Stored items from a collection

--- START ---

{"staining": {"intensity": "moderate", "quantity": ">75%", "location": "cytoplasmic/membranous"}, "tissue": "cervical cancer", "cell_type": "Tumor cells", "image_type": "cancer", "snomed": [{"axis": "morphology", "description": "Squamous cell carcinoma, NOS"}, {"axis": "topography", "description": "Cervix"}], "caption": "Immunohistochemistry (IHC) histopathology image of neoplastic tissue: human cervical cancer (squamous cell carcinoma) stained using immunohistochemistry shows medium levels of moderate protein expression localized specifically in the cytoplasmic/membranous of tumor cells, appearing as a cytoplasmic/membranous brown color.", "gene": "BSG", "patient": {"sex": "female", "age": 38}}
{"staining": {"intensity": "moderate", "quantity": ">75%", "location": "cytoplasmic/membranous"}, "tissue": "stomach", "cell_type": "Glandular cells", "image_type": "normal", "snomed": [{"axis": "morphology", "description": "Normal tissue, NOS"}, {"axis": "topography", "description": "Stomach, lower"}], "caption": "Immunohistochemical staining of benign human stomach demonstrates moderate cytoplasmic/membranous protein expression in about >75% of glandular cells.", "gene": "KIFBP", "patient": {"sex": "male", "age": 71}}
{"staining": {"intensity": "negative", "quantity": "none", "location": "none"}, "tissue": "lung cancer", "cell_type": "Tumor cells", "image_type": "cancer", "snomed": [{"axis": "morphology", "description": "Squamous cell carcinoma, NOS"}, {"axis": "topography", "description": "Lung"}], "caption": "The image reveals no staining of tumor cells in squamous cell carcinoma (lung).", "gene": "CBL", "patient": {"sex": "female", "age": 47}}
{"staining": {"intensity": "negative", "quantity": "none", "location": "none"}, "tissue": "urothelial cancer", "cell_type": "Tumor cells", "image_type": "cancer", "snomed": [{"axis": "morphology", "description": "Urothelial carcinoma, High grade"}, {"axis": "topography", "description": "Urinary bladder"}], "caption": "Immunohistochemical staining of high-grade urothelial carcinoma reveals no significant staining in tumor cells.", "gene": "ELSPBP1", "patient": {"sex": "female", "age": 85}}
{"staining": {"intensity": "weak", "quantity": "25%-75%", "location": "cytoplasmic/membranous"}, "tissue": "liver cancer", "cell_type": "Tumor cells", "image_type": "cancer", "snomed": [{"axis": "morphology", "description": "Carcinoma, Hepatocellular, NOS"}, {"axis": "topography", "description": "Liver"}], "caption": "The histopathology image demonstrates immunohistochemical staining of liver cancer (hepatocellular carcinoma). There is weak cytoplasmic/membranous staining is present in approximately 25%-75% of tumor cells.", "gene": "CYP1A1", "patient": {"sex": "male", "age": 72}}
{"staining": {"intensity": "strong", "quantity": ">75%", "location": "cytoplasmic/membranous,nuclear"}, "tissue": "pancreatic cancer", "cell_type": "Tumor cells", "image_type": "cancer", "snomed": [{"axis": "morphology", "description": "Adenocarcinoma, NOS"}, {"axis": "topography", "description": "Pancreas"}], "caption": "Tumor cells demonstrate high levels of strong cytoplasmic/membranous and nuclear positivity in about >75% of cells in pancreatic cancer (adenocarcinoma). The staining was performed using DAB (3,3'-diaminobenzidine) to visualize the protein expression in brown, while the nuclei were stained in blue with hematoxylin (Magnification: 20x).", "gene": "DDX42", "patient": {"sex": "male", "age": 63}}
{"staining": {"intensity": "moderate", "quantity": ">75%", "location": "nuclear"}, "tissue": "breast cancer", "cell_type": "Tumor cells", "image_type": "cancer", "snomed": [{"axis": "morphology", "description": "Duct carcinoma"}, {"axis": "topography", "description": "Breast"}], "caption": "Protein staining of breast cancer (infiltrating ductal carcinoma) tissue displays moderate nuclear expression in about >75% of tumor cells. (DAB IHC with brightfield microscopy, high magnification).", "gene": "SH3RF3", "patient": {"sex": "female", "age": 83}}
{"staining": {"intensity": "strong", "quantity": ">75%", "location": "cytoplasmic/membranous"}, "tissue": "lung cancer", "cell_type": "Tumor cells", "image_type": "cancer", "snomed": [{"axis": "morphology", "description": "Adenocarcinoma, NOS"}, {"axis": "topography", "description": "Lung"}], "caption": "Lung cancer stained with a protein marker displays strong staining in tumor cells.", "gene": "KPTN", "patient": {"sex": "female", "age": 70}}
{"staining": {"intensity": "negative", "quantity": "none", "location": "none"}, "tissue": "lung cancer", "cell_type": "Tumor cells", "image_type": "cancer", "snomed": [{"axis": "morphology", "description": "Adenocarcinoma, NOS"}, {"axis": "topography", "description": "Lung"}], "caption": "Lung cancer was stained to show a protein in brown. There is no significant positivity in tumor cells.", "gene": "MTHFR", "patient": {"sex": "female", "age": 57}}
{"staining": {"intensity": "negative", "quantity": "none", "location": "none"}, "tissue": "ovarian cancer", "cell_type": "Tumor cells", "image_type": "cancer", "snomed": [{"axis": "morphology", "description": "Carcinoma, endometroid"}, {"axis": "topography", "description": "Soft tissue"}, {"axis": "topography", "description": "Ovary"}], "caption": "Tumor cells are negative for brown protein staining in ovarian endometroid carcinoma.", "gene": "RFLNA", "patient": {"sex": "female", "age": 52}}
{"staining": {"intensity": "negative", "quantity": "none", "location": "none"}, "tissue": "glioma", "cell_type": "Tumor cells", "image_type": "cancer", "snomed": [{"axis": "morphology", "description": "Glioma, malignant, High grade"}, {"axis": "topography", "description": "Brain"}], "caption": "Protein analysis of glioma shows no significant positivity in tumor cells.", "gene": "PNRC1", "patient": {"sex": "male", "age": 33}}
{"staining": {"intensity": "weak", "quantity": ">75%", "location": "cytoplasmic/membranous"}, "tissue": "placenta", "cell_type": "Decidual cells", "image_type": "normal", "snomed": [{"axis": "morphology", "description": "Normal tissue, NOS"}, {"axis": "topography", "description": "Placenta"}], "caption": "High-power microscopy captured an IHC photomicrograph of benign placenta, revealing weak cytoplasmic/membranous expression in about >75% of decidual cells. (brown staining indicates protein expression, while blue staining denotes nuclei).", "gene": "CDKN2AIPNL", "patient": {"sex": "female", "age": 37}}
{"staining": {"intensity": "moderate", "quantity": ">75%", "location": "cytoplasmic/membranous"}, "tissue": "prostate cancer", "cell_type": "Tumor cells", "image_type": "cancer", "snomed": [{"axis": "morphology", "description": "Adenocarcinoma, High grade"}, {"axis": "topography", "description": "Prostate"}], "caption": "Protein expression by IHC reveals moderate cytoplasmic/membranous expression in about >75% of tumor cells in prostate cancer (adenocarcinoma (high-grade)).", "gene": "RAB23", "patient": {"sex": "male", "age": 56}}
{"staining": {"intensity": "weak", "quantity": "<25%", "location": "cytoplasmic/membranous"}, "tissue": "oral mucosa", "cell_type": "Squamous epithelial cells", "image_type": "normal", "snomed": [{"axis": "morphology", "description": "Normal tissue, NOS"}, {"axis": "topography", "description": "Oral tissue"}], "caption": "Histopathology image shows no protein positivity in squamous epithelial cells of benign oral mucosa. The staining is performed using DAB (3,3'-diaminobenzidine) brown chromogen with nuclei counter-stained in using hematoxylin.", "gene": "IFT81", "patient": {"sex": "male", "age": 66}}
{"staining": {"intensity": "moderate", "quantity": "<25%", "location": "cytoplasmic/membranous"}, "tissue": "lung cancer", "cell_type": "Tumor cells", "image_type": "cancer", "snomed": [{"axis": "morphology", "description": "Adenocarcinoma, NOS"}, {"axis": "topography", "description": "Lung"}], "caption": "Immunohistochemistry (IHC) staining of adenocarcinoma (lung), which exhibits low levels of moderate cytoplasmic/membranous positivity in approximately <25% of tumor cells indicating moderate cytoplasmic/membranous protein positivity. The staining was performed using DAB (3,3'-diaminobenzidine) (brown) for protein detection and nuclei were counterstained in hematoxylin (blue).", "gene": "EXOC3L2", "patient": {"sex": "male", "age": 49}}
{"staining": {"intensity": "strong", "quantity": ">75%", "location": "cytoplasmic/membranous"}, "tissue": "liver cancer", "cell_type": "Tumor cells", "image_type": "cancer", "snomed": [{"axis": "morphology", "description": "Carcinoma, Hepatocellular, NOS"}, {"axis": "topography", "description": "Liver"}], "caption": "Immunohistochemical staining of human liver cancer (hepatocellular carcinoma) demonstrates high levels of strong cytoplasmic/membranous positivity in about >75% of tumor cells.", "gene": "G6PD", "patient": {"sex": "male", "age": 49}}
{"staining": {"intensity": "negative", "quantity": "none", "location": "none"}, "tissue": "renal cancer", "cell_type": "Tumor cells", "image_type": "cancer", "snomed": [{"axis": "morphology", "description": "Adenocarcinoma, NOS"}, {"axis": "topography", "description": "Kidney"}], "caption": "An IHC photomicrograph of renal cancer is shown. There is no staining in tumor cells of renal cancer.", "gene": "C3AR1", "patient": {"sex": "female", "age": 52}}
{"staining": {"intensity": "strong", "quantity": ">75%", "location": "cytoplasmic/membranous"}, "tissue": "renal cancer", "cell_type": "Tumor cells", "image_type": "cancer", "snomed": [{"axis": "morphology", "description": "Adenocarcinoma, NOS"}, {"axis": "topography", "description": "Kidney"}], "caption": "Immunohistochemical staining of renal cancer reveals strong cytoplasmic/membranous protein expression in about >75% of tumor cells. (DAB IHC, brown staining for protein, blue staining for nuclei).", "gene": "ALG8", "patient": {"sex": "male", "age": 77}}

--- END ---

The line above containing "histopathology image demonstrates", the line containing "cells demonstrate high", and every line between them are to be transcribed exactly; no other line is wanted.

{"staining": {"intensity": "weak", "quantity": "25%-75%", "location": "cytoplasmic/membranous"}, "tissue": "liver cancer", "cell_type": "Tumor cells", "image_type": "cancer", "snomed": [{"axis": "morphology", "description": "Carcinoma, Hepatocellular, NOS"}, {"axis": "topography", "description": "Liver"}], "caption": "The histopathology image demonstrates immunohistochemical staining of liver cancer (hepatocellular carcinoma). There is weak cytoplasmic/membranous staining is present in approximately 25%-75% of tumor cells.", "gene": "CYP1A1", "patient": {"sex": "male", "age": 72}}
{"staining": {"intensity": "strong", "quantity": ">75%", "location": "cytoplasmic/membranous,nuclear"}, "tissue": "pancreatic cancer", "cell_type": "Tumor cells", "image_type": "cancer", "snomed": [{"axis": "morphology", "description": "Adenocarcinoma, NOS"}, {"axis": "topography", "description": "Pancreas"}], "caption": "Tumor cells demonstrate high levels of strong cytoplasmic/membranous and nuclear positivity in about >75% of cells in pancreatic cancer (adenocarcinoma). The staining was performed using DAB (3,3'-diaminobenzidine) to visualize the protein expression in brown, while the nuclei were stained in blue with hematoxylin (Magnification: 20x).", "gene": "DDX42", "patient": {"sex": "male", "age": 63}}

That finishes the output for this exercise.